The basic conditions that had governed life in Roman Egypt since the reign of Augustus changed dramatically during the third century AD. The Augustan organization of Egypt gradually broke down during the political and economic upheavals of the middle and late third century AD. This was replaced by Diocletian with a radically different administrative structure in which Egypt was divided into three provinces, each with its own civil governor, while military authority was concentrated in the hands of a single dux (military commander). The social structure of Roman Egypt was also transformed by the extension of Roman citizenship to virtually all inhabitants of the country in AD 212 by the Constitutio Antoniniana, which obliterated the system of hierarchically ranked ethnic groups on which the previous social structure had been based. This was now replaced by a simpler system in which people were divided economically into rich and poor with different and unequal privileges ascribed to each by law, the division into honestiores and humiliores that characterized society everywhere in the late Roman empire. The distinction between Greek and Egyptian culture also gradually disappeared everywhere except in the closed world of the temples, as the spread of the new religion of Christianity led to the appearance of a new cultural division of Egypt into pagans and Christians.
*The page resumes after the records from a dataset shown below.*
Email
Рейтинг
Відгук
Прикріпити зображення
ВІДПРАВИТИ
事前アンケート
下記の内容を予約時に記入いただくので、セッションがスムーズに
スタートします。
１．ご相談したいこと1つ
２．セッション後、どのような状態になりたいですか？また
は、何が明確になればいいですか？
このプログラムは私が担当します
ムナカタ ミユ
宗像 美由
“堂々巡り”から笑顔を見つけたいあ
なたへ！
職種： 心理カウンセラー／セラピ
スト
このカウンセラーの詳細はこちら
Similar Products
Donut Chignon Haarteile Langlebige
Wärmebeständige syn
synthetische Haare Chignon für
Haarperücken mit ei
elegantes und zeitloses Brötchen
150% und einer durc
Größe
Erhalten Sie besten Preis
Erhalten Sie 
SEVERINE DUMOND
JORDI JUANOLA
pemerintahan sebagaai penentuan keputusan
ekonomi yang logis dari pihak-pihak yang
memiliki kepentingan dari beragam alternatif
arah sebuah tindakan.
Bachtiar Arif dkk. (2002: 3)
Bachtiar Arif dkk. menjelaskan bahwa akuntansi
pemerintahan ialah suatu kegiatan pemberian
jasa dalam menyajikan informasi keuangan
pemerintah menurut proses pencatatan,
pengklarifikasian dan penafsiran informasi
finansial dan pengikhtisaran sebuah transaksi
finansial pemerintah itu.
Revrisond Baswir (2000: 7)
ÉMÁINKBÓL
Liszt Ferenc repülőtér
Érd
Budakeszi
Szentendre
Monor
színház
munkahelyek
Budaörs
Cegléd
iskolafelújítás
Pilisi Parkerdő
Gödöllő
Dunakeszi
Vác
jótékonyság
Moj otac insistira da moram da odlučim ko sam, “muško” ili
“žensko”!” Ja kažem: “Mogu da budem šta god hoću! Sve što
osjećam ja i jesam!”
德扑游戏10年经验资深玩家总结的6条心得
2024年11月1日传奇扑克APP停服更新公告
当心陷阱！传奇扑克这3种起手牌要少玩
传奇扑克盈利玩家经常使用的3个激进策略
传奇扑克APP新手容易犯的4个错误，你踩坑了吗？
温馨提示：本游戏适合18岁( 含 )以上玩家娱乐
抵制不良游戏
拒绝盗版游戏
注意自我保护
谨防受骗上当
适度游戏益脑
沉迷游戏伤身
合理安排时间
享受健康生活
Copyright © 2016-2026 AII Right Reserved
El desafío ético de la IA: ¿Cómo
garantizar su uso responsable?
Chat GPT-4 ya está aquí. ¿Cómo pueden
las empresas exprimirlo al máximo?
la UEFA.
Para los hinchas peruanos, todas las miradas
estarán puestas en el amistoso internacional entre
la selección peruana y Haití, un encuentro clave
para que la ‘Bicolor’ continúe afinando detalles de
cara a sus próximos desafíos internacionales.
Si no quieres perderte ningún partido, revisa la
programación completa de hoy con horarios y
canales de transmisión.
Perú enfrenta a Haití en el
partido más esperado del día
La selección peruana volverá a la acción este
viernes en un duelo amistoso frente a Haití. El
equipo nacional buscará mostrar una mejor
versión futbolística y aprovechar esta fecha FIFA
In Egypt, as elsewhere in late antiquity, pagan culture increasingly came to be identified with a new cosmopolitan form of Greek culture scholars call "Hellenism," while Egyptian Christians used the new Coptic alphabet to create a Christian literature in Egyptian that would be free both of Hellenism and the millennia-old traditions of pharaonic Egypt. By the beginning of the fourth century AD, therefore, the basic pattern of life in Byzantine Egypt had begun to emerge clearly.